Cerita Iswanto Korban Bom Kuningan Alami 38 Luka Hingga Dioperasi Menteri Kesehatan
"Saya tidak bermaksud menguak luka lama ini, tapi sudah suratan bagi saya, kejadian itu tidak dapat dilupakan,"
Penulis: Taufik Ismail
Editor: Adi Suhendi
Laporan Wartawan Tribunnews, Taufik Ismail
TRIBUNNEWS.COM, JAKARTA - Iswanto (42) merupakan seorang korban selamat dalam tragedi bom Kuningan di kantor Kedubes Australia.
Meski telah 12 tahun berlalu, ia mengaku tidak bisa melupakan kejadian nahas tersebut.
"Saya tidak bermaksud menguak luka lama ini, tapi sudah suratan bagi saya, kejadian itu tidak dapat dilupakan," ujar Iswanto, saat peringatan 12 tahun tragedi bom Kuningan (Kedubes Australia), di Slipi, Jakarta, Sabtu (10/9/2016).
Pria yang sudah dikaruniai dua anak tersebut bekerja sebagai petugas keamanan di Kedubes Australia.

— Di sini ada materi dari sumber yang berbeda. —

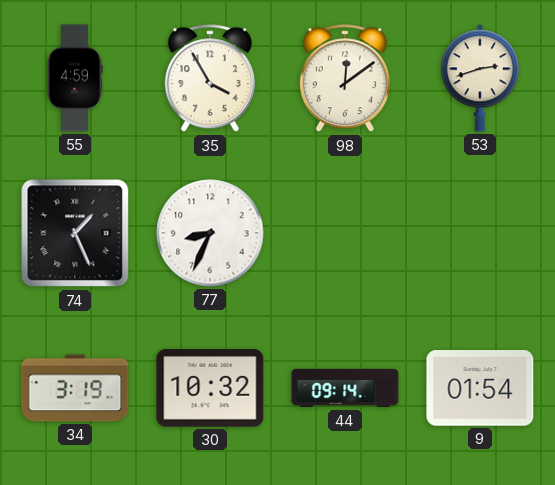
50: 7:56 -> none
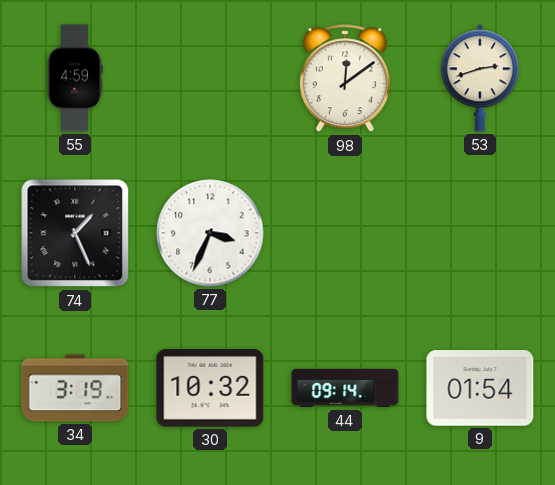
35: 3:55 -> none
77: 8:34 -> 3:34
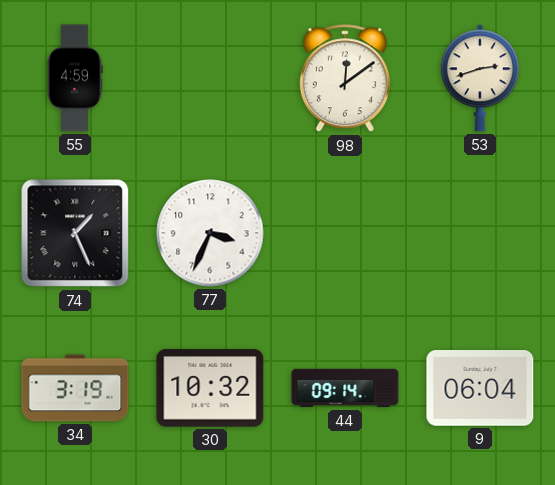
9: 01:54 -> 06:04
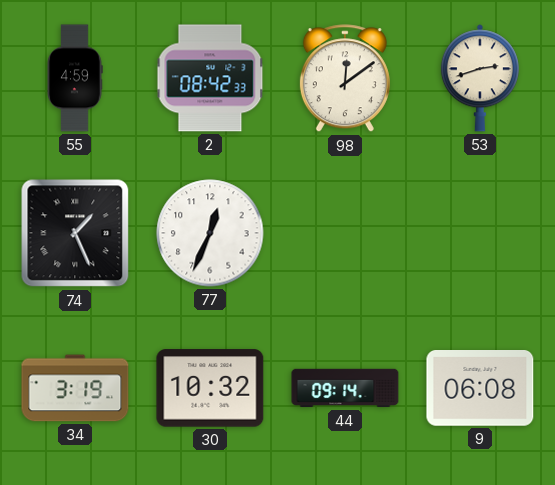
2: none -> 08:42
77: 3:34 -> 12:34
9: 06:04 -> 06:08
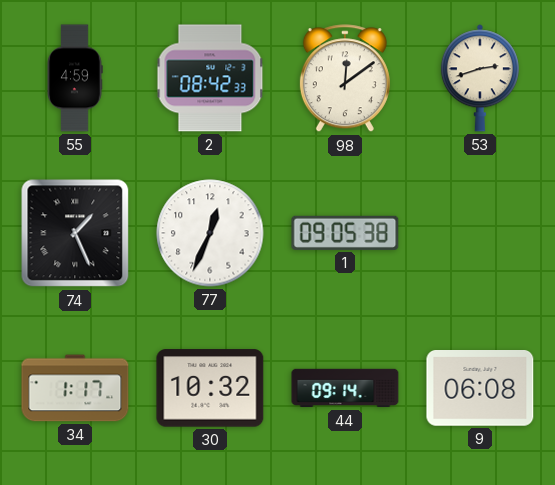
1: none -> 09:05
34: 3:19 -> 1:17
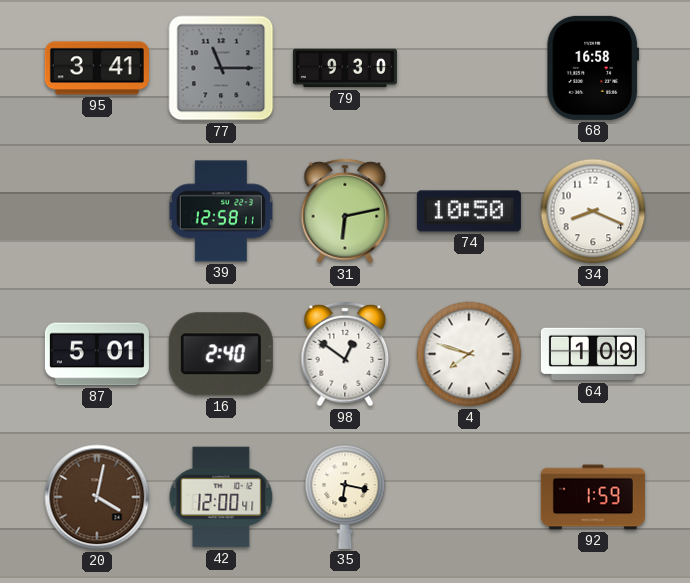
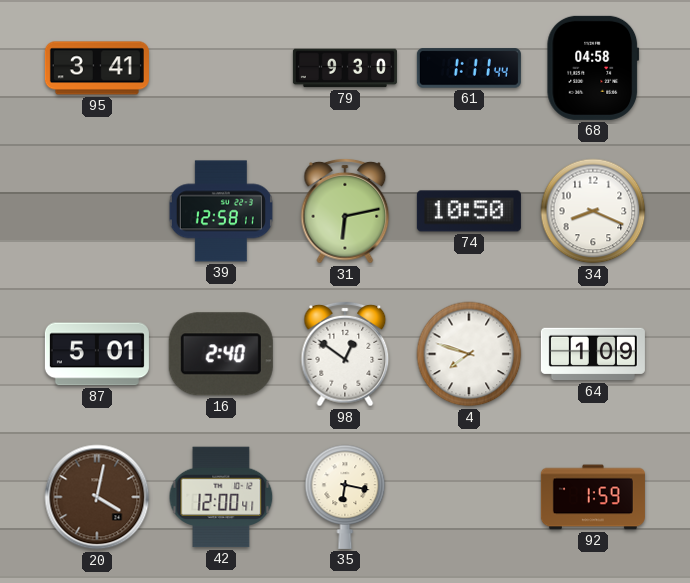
77: 11:15 -> none
61: none -> 1:11
68: 16:58 -> 04:58
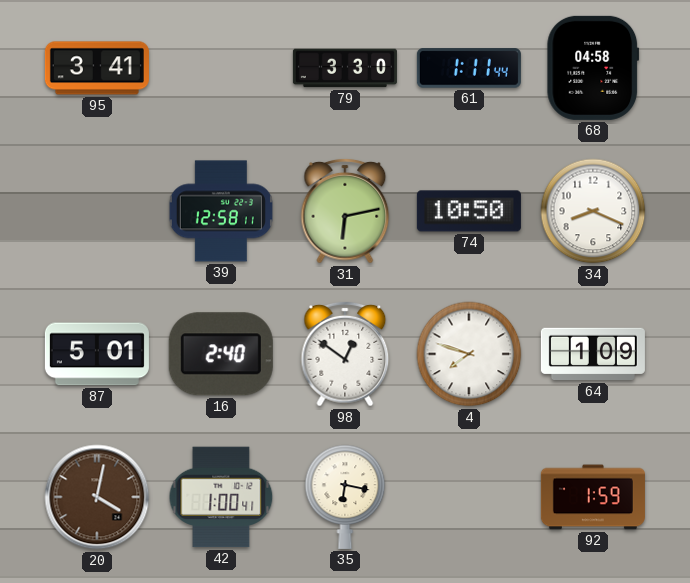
79: 9:30 -> 3:30
42: 12:00 -> 1:00
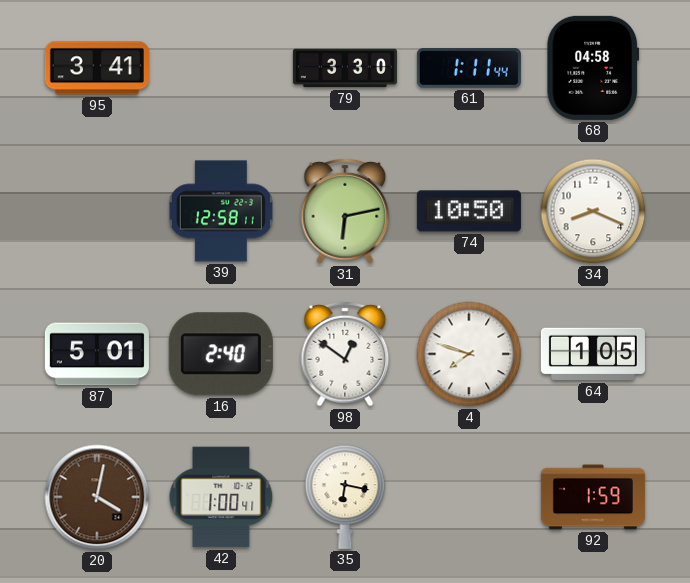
64: 1:09 -> 1:05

Ia mengaku kejadian tersebut membekas sangat dalam.
Bagaimana tidak, ledakan bom itu menyebabkan satu matanya tidak lagi berfungsi.
"Bagaimana sakitnya menjadi korban bom, dicap korban bom dan kecacatan yang dialami seumur hidup," katanya.
Dalam peringatan tragedi yang diisi dengan silaturahmi antara keluarga korbam Bom Kuningan itu, Iswanto kemudian bercerita kembali mengenai detik-detik meledaknya bom pada 9 September 2004 lalu.
Menurut Iswanto Kamis pagi saat itu, ia berangkat kerja seperti biasanya.
Tanpa ada firasat apapun, ia bertugas berjaga di sisi luar Kedubes.
Ia berjaga di bagian luar gerbang Kedubes untuk memamntau lalu lintas sekitar.
Namun, sekitar pukul 10.30 WIB, tiba tiba mobil box datang mendekati kantor dan hendak menuju halaman Kedubes.
Lantaran hendak masuk ke dalam, mobil itu kemudian diarahkan ke samping jalan untuk diperiksa terlebih dahulu oleh dirinya.
"Namun baru saja tiga langkah, tiba-tiba bom meledak," katanya.
Setelah ledakan tersebut dirinya tidak tahu apa yang terjadi, sebelum kemudian ia terbangun dengan pandangan gelap.
Saat itu Iswanto mengaku hanya mendengar jeritan minta tolong dimana-mana.
Mencoba berdiri dengan meraba karena pandangannya gelap Iswanto kemudian memegang seluruh tubuhnya yang penuh luka dengan pakaian yang dikenakan telah compang-camping.
"Saya belum menyadari mata saya tidak bisa melihat, saya hanya merasa mata saya panas," katanya.
Satu jam kemudian ia mendapat pertolongan pertama dengan dibawa ke rumah Sakit MNC.
Namun, begitu tiba di rumah sakit, ia mengaku terlantar lantaran saking banyaknya pasien akibat bom saat itu.
Ia duduk di lorong dengan harapan cepat dipanggil dokter ataupun suster.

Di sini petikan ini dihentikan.